ENVIRONMENTAL ISSUES The Consolidated Entity's operations are subject to environmental regulation in Bolivia and in Western Australia. The Consolidated Entity continues to comply with these regulations.
INFORMATION ON DIRECTORS JOHN FRANCIS CORR CHAIRMAN (EXECUTIVE) Qualifications and Experience Mr Corr has an honours degree in Law and degrees in Commerce and Arts. Mr Corr has worked with a number of major Australian listed companies and has been extensively involved in the stockbroking and investment banking sectors. Directorships of other listed companies in the 3 years prior to the end of the Financial Year: Biron Capital Ltd (appointed 20 December 2004). Interest in shares and options: 2,750,000 ordinary shares in Sundance Resources Ltd, 750,000 options expiring 29 November 2006 in the Parent Entity and 10,000,000 options expiring 31 May 2010 in the Parent Entity. Directors meetings attended: Attended 10 of the 10 meetings held during the financial period while he was a director. Remuneration Remuneration earned by entities associated with Mr Corr from the Parent Entity during the financial year consisted of salary and consulting fees of $39,310 superannuation contributions of $2,312 and options to acquire shares in the Parent Entity valued at $129,554. Remuneration is based on fees approved by the Board of directors of $9,000 per month in total.

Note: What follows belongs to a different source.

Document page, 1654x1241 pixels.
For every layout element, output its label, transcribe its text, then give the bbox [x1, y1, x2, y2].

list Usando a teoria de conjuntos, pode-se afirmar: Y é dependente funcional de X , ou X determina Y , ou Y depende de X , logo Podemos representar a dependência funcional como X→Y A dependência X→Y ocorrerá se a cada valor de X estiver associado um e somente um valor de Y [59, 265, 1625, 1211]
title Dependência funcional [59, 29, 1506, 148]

STEPHEN JOHN DOBSON EXECUTIVE DIRECTOR Qualifications and Experience: Mr Dobson has more than 20 years experience in investment banking and international capital management. From 1987 to 2001 he held a range of positions as Managing Director of leading global investment bank Merrill lynch & Co. His responsibilities had him based in Sydney, New York, London, Singapore and finally Perth Australia. During this tenure his duties covered a full range of debt and equity transactions for Governments and corporations located across many jurisdictions. Prior to joining Sundance Resources Ltd he advised and was a director of several Australian and US based financial management firms with special focus on the global resources sector. He is a foundation director of Perth based advisory firm Capital Investment Partners and he holds a Bachelor of Commerce degree from the University of Western Australia.